▼▼▼

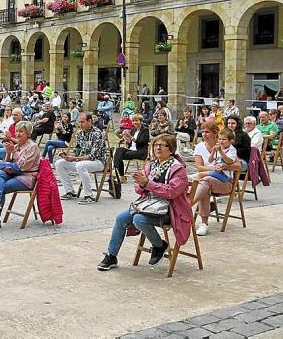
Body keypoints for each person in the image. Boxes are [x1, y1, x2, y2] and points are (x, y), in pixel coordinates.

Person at [97, 134, 192, 271]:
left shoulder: (178, 169)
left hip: (170, 209)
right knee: (120, 218)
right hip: (148, 205)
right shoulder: (152, 164)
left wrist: (148, 183)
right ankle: (112, 255)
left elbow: (172, 192)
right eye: (155, 145)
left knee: (139, 219)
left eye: (162, 145)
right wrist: (141, 184)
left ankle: (159, 246)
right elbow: (138, 186)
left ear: (171, 149)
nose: (157, 148)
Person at [0, 121, 40, 229]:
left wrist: (13, 154)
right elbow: (7, 162)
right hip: (14, 173)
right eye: (17, 131)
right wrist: (8, 153)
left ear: (28, 134)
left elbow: (24, 166)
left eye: (21, 132)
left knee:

▲▲▲

Each entry above should be written out again exactly, without its pictures.

Body keypoints for each person in the image. Boxes are [x1, y1, x2, y2] and points are (x, y), in pixel coordinates.

Person at [97, 134, 192, 271]:
left shoulder: (178, 169)
left hip: (170, 209)
right knee: (120, 218)
right hip: (148, 205)
right shoulder: (152, 164)
left wrist: (148, 183)
right ankle: (112, 255)
left elbow: (172, 192)
right eye: (155, 145)
left knee: (139, 219)
left eye: (162, 145)
right wrist: (141, 184)
left ankle: (159, 246)
right elbow: (138, 186)
left ear: (171, 149)
nose: (157, 148)
Person at [0, 121, 40, 229]:
left wrist: (13, 154)
right elbow: (7, 162)
right hip: (14, 173)
right eye: (17, 131)
right wrist: (8, 153)
left ear: (28, 134)
left elbow: (24, 166)
left eye: (21, 132)
left knee:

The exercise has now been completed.